▸ WORK REQUEST: Exactly retype the lines below from the one containing "Figure 3. Schematic" through the end of the listing. Leave pictures out.

▸ DATA SECTION:
%%

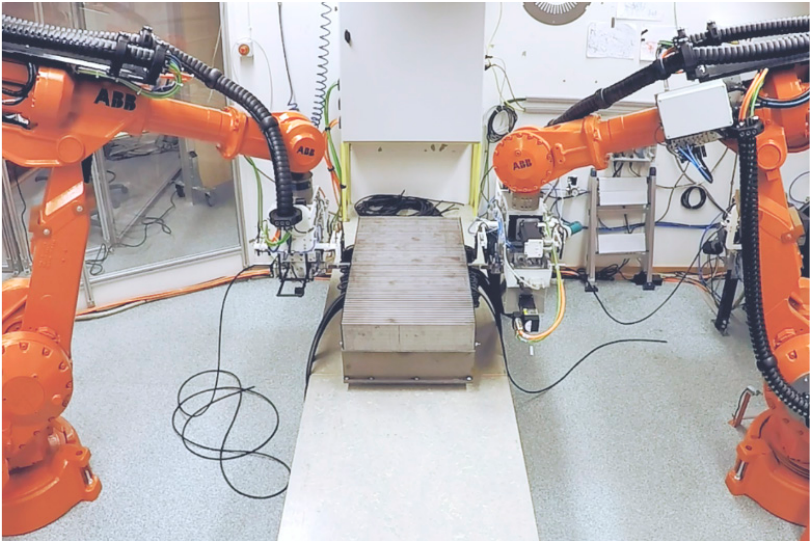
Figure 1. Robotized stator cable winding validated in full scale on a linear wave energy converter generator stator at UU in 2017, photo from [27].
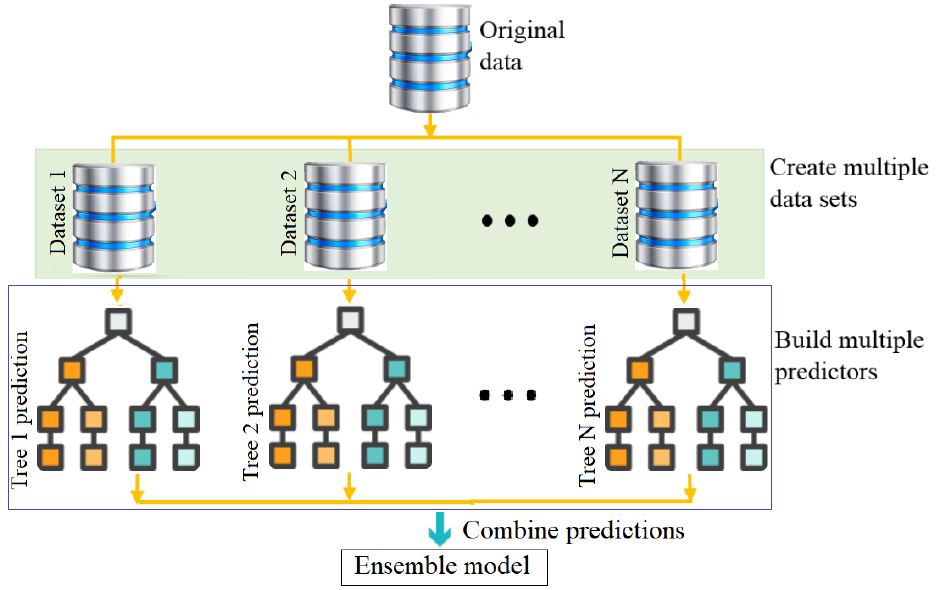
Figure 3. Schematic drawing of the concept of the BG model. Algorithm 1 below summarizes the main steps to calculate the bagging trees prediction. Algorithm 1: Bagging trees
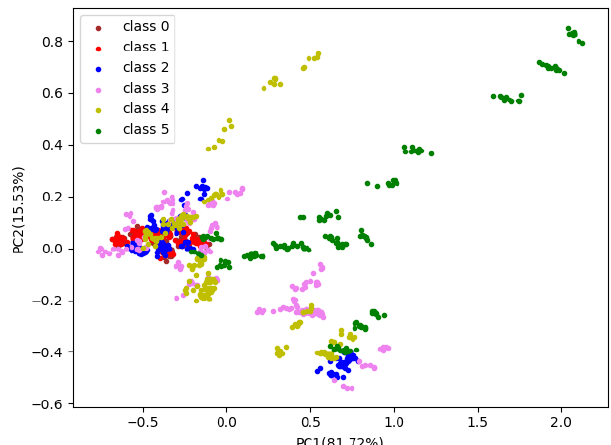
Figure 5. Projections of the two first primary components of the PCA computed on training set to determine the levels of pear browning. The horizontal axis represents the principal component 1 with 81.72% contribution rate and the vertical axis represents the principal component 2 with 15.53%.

%%

▸ ANSWER SPACE:
Figure 3. Schematic drawing of the concept of the BG model. Algorithm 1 below summarizes the main steps to calculate the bagging trees prediction. Algorithm 1: Bagging trees
Figure 5. Projections of the two first primary components of the PCA computed on training set to determine the levels of pear browning. The horizontal axis represents the principal component 1 with 81.72% contribution rate and the vertical axis represents the principal component 2 with 15.53%.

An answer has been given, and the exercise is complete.